Friday Links: art destruction, maligned seagulls, and poetic apples

Photographer: Robert Howlett | Isambard Kingdom Brunel, builder of the Great Eastern | ca. 1857-1858 | George Eastman House, eastmanhouse.org
Some stories we’ve been reading this week:
- Archaeologists are planning to use thousands of 3D cameras to create full digital record of the ancient city of Palmyra, under threat of destruction by ISIS. (You may also be interested in our own comment on the recent events in Syria.)
- By now, you’ve probably had your fill of the video of the twelve-year-old accidentally destroying a renaissance painting. But have you seen the photo of a 6,000-year-old tomb in Spain that was replaced with a picnic table? Yes?
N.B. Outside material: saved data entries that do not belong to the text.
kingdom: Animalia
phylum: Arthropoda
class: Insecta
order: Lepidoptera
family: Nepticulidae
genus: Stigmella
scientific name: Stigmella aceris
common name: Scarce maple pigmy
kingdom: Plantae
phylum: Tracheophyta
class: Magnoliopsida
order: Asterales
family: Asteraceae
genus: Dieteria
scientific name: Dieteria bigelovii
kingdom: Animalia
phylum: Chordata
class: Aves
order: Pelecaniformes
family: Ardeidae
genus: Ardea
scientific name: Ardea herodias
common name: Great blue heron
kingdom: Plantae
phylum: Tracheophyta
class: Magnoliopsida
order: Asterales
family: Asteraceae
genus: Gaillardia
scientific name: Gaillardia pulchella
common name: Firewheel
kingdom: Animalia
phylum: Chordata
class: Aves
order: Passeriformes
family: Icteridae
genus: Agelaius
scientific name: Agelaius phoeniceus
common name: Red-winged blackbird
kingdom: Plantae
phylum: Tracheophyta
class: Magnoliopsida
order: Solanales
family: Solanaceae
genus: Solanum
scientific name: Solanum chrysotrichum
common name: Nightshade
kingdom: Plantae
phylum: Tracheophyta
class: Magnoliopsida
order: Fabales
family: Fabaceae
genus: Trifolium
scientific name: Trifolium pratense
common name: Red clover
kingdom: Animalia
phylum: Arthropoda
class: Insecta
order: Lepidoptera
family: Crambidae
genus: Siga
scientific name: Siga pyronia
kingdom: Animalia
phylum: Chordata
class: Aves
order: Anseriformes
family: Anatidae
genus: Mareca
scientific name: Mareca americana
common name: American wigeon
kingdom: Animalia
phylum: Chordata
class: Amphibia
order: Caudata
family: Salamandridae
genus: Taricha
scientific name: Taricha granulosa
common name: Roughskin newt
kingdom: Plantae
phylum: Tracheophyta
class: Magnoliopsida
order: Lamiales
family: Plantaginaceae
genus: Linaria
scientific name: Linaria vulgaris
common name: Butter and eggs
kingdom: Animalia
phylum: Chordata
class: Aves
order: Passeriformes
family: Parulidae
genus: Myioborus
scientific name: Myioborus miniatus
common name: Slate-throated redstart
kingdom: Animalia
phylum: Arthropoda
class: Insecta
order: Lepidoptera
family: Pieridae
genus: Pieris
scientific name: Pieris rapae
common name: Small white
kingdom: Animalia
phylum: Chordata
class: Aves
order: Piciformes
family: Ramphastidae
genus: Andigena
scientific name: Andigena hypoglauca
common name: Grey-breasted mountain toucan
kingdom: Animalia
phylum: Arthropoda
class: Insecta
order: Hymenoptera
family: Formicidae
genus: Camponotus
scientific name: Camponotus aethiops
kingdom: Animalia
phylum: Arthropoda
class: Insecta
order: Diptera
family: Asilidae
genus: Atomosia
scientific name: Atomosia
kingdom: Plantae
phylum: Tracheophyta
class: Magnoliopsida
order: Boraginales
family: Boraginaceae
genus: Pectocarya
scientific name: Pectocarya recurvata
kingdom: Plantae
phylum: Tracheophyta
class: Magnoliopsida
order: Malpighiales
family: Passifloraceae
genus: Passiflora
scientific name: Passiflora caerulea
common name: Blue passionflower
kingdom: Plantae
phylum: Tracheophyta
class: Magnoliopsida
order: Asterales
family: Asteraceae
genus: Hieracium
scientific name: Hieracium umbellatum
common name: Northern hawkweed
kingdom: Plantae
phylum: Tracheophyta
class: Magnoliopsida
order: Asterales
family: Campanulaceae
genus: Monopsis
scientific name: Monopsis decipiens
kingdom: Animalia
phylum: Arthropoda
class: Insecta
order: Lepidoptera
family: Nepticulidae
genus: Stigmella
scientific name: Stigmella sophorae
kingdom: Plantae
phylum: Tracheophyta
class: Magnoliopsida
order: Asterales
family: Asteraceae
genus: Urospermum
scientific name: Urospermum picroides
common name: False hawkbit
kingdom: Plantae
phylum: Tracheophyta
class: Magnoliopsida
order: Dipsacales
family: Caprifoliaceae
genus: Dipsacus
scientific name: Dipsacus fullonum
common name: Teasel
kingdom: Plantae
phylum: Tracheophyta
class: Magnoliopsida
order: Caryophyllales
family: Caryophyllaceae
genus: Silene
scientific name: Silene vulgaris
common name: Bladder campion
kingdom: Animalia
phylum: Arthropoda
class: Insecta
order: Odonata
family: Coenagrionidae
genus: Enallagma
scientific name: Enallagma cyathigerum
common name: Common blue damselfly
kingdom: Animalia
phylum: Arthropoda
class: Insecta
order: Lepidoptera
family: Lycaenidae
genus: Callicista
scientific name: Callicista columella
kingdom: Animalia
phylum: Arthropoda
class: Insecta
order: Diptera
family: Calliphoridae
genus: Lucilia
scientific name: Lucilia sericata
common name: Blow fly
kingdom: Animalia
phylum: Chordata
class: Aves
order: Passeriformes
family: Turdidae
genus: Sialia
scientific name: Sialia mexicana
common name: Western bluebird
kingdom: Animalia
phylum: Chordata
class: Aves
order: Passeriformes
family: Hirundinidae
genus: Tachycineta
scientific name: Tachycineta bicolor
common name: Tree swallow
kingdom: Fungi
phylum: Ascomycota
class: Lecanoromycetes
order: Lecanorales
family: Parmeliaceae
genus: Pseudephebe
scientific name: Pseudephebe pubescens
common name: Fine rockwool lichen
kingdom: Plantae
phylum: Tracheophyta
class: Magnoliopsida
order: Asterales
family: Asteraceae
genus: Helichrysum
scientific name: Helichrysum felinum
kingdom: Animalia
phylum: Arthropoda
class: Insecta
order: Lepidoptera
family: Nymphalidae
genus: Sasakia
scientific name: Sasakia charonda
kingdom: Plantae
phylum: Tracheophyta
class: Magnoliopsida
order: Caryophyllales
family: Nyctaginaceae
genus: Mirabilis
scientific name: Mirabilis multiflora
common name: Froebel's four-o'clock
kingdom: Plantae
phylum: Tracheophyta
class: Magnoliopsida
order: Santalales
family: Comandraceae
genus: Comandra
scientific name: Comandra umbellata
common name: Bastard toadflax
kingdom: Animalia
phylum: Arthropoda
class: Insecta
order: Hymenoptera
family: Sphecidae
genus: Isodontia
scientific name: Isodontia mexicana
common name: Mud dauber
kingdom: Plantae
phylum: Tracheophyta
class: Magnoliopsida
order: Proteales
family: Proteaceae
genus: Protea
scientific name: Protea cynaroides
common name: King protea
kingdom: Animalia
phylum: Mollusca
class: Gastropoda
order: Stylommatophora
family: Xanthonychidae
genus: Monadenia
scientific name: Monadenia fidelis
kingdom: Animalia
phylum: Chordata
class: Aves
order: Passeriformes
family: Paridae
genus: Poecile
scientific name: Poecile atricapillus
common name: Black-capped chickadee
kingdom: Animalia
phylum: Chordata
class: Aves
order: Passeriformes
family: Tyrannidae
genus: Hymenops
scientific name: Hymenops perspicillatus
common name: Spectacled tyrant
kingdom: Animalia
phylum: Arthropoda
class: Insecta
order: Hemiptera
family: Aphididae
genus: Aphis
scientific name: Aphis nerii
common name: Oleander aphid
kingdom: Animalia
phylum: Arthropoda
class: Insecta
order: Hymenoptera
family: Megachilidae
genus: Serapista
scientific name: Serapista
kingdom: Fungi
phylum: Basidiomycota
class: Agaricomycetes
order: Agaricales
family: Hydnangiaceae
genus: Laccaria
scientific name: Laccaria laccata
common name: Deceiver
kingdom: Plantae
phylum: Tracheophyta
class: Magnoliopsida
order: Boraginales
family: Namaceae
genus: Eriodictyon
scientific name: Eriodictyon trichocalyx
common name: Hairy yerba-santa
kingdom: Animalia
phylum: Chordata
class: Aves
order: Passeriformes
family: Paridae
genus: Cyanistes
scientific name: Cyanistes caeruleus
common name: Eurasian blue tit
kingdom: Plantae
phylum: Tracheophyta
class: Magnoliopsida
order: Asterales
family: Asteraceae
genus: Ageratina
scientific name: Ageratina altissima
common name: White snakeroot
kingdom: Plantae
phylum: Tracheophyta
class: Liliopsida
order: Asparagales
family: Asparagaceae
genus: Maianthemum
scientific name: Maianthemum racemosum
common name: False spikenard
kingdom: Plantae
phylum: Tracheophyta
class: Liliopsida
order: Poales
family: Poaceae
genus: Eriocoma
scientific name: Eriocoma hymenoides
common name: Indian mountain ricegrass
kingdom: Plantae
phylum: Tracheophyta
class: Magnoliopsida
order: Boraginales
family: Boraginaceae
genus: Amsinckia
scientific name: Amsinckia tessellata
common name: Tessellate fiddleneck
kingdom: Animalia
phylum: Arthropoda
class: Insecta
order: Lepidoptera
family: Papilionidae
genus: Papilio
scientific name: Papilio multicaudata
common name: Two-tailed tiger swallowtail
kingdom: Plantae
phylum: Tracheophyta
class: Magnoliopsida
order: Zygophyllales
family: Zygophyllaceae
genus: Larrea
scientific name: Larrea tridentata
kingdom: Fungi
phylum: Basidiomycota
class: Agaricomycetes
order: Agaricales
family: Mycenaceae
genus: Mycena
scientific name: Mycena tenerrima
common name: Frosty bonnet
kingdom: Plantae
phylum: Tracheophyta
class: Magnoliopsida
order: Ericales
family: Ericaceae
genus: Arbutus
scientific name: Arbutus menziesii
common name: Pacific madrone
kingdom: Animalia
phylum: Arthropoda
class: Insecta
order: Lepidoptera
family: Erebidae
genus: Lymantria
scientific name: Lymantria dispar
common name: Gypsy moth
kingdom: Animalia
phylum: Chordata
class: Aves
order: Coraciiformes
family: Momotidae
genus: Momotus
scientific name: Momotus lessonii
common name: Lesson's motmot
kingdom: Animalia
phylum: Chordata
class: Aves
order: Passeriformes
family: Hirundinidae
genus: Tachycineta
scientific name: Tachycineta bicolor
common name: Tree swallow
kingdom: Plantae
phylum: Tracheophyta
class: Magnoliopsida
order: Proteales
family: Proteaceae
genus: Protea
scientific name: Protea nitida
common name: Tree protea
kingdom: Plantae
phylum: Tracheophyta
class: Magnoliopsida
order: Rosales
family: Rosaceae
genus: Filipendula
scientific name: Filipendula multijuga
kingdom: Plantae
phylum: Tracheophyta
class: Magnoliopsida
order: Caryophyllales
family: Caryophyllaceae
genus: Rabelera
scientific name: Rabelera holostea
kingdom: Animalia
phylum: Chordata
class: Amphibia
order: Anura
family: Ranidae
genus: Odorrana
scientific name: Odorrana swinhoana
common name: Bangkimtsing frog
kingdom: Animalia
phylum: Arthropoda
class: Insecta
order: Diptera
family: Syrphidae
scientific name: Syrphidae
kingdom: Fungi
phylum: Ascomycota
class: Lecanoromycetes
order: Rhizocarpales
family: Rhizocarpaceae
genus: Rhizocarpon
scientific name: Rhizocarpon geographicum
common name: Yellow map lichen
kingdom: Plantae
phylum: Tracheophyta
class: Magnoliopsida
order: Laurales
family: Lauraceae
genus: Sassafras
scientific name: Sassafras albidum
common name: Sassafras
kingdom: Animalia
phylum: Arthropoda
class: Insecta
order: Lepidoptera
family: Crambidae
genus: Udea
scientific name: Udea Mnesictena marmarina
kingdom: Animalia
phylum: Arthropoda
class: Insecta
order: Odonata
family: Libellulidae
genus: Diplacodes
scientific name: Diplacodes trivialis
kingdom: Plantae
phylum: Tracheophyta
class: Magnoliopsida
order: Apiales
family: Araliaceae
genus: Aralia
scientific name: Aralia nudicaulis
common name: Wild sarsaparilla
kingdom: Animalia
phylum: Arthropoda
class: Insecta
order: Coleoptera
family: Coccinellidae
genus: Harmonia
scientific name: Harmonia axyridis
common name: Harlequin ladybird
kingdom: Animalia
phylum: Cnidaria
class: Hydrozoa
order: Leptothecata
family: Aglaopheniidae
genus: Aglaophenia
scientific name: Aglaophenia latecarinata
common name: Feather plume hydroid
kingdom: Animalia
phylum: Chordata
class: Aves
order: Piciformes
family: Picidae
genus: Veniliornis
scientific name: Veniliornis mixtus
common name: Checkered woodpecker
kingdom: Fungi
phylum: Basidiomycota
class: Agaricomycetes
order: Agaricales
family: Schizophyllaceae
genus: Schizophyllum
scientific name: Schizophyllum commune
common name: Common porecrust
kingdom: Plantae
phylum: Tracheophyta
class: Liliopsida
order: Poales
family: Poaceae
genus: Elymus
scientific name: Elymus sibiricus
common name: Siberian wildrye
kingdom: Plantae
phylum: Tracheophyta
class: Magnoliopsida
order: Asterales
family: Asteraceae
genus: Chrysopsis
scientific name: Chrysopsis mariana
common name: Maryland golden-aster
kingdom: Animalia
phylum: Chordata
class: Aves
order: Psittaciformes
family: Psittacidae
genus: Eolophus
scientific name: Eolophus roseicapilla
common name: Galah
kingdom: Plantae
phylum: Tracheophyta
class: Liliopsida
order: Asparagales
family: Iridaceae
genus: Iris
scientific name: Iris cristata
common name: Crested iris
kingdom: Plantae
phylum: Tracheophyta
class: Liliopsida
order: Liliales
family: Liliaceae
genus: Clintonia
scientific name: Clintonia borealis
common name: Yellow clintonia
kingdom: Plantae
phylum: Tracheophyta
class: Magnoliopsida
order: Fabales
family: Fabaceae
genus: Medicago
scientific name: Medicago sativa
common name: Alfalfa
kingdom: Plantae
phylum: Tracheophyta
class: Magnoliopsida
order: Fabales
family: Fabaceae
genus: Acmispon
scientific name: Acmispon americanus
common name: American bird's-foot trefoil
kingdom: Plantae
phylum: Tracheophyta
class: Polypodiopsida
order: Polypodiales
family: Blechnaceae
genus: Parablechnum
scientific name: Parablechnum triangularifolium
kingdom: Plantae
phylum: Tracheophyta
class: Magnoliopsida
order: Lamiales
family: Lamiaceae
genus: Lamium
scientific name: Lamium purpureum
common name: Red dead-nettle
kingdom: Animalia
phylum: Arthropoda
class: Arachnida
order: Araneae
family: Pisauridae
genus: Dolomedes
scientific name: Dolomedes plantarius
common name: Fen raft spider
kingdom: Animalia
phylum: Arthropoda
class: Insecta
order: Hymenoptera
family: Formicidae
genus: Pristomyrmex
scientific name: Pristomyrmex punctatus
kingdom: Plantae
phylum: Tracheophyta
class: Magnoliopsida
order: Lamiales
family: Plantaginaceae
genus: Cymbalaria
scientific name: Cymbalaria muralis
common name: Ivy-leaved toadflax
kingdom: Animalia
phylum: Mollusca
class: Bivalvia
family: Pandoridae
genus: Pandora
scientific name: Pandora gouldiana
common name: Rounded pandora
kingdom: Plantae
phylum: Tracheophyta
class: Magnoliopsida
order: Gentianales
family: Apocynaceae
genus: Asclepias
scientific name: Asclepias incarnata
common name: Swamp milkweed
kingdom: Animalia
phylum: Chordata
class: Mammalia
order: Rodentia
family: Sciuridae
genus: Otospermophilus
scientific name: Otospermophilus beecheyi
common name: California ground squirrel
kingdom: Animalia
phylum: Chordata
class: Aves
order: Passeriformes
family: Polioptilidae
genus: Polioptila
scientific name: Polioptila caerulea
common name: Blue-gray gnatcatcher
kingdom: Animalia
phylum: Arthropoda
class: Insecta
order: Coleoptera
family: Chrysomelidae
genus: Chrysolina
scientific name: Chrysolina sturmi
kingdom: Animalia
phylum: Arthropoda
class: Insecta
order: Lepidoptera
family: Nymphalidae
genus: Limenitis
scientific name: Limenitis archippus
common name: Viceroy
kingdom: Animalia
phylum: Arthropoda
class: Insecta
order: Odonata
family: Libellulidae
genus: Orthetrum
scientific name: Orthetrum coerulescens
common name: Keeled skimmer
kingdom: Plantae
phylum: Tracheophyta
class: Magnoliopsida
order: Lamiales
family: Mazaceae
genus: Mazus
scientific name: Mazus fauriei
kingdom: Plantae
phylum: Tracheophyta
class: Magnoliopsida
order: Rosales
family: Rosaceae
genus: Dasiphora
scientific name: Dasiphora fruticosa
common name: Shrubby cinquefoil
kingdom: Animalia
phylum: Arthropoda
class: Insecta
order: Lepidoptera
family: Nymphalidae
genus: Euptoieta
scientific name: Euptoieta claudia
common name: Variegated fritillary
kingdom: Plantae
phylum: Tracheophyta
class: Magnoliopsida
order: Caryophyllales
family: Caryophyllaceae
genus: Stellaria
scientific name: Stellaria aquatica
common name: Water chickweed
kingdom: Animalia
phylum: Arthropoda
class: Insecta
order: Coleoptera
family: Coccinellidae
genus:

Then you might be interested in this listicle of seven other painful art blunders. While you’re at it, you might as well revisit our blog posts on the day Velázquez’s Venus was vandalized and the many travails of the Mona Lisa.
- We can’t help wondering if John James Audubon was pranking us by painting five birds that have never been seen in the wild. And speaking of painted birds, there’s one whose depiction in medieval and early modern art is rare: the much-maligned seagull.
- An artist has transformed centuries-old Japanese Ukiyo-e (“pictures of the floating world”) into animated gifs that sometimes include surprising, modern imagery. (We’ve written about some scary, albeit static, Ukiyo-e in the blog.)